Taiwan sekali lagi menjadi pusat kontroversi dalam urusan international.
Itu berkat agresi Cina yang meningkat di kawasan Asia-Pasifik, yang ingin dikuasai Beijing, dan pecahnya perang Rusia-Ukraina. Mereka telah mengangkat spekulasi bahwa China mungkin ingin bersatu kembali dengan prefekturnya yang memisahkan diri secara paksa. Misalnya, pada bulan Mei, klip audio yang bocor konon menampilkan para pemimpin Partai Komunis berbicara tentang invasi militer ke Taiwan memicu banyak kontroversi di media sosial.
Baru-baru ini, marah dengan kunjungan Ketua DPR AS Nancy Pelosi ke Taiwan, China meningkatkan ancaman tindakan militernya terhadap prefekturnya yang memisahkan diri, termasuk blokade udara dan laut. Sementara itu, pejabat Taiwan telah berulang kali menyatakan bahwa tindakan tersebut akan menjadi tindakan perang, karena mereka tidak mau menyerah kepada Beijing.

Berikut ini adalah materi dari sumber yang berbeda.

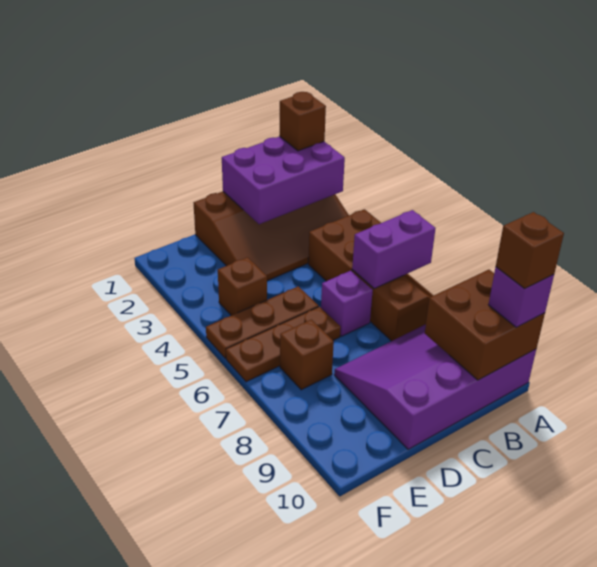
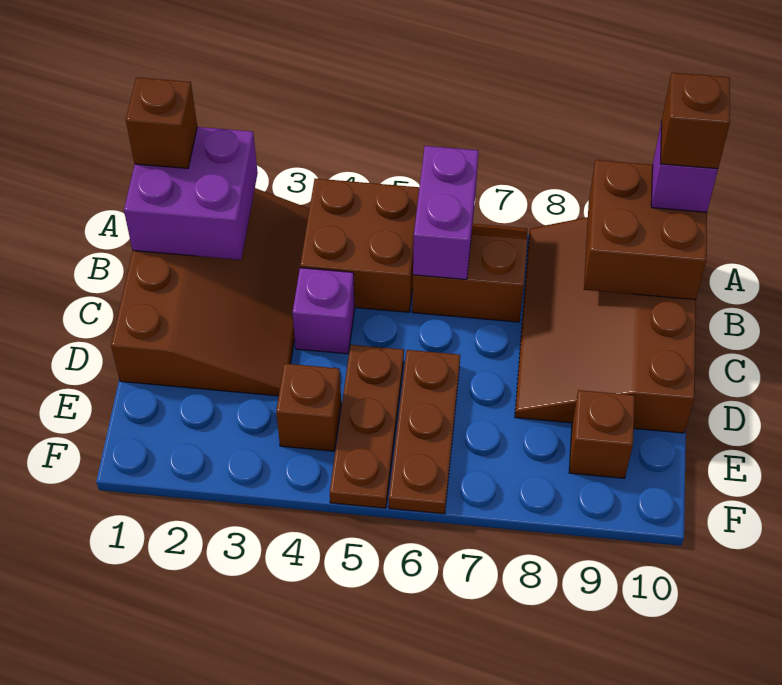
purple 2x3 brick [222,136,345,224] -> purple 2x2 brick [124,127,258,260]
purple 3x4 slope [334,324,536,449] -> brown 3x4 slope [515,217,696,433]
purple 1x1 brick [321,271,373,336] -> purple 1x1 brick moved to [293,268,355,354]
brown 1x1 brick [280,320,334,390] -> brown 1x1 brick moved to [569,390,635,478]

Tapi apa yang akan dilakukan AS dalam situasi seperti itu? Apakah akan lebih jauh untuk mempertahankan Taiwan secara militer?
Selama bertahun-tahun, pejabat Amerika menghindari memberikan jawaban yang jelas untuk pertanyaan-pertanyaan ini. Tetapi situasinya telah berubah baru-baru ini, dengan Presiden Joe Biden mengatakan dalam sebuah wawancara bahwa AS akan membela Taiwan secara militer jika terjadi invasi militer China.
Timothy S. Wealthy, Ph.D., Profesor Ilmu Politik dan Direktur Worldwide Public Opinion Lab (IPOL) di Western Kentucky College, memberikan beberapa alasan mengapa AS bisa melangkah sejauh itu.
Pertama, itu akan mengirimkan sinyal kuat kepada dunia bahwa AS berdiri di belakang aliansi dan demokrasinya di kawasan itu.
“AS adalah satu-satunya negara yang bersedia mempertahankan demokrasi ini dan satu-satunya yang menjual senjata Taiwan untuk membantu pertahanannya. Tanpa bantuan Amerika, Taiwan tidak dapat diharapkan untuk menanggung invasi besar-besaran,” katanya kepada Worldwide Enterprise Instances. “Kurangnya tanggapan memberikan dasar literal dan simbolis kepada rezim otoriter yang tertarik untuk menjungkirbalikkan tatanan dan stabilitas dunia yang ada di suatu kawasan, sebuah rezim yang menentang pemerintahan demokratis.”
Dan kedua, penyatuan Taiwan dengan China dapat menantang kepentingan Amerika di Asia-Pasifik, terutama di Laut China Selatan, yang dianggap Beijing sebagai lautnya, mengintimidasi tetangganya dan melecehkan AS dan kapal sekutu dalam kebebasan latihan navigasi.
Tetapi Taiwan yang dikendalikan China dapat mengancam kepentingan AS dengan cara lain. Ini akan memungkinkan Beijing untuk mengambil alih pasokan semikonduktor international, karena Taiwan adalah produsen semikonduktor penting yang dikembangkan oleh perusahaan AS dan sekutu Eropa dan Asia mereka. Akibatnya, itu akan mengganggu operasi raksasa teknologi AS dan ekonomi AS.
Namun, Riccardo Cociani, Analis Intelijen Asia Pasifik di Sibylline, sebuah perusahaan konsultan international, berpendapat bahwa pernyataan terbaru Presiden Joe Biden mengenai dukungan militer AS ke Taiwan harus ditafsirkan dengan hati-hati. Mereka tidak menunjukkan perubahan resmi dalam kebijakan AS dari “ambiguitas strategis” menjadi “kejelasan strategis”. Mereka malah mencerminkan pandangan pribadinya.
Cociani melihat kemungkinan bahwa Presiden Biden mengubah retorikanya sebagai tanggapan atas kekuatan militer China yang meningkat dan meyakinkan sekutu AS tentang komitmen keamanan dan pertahanannya.
“Oleh karena itu, meyakinkan sekutu di perdagangan utama dan lokasi geostrategis, seperti Taiwan, akan membantu sekutu AS menghindari tindakan drastis untuk menjaga keamanan dan kepentingan mereka,” tambahnya. “Dengan demikian mempertahankan pengaruh strategis yang signifikan bagi AS di kawasan Indo-Pasifik.”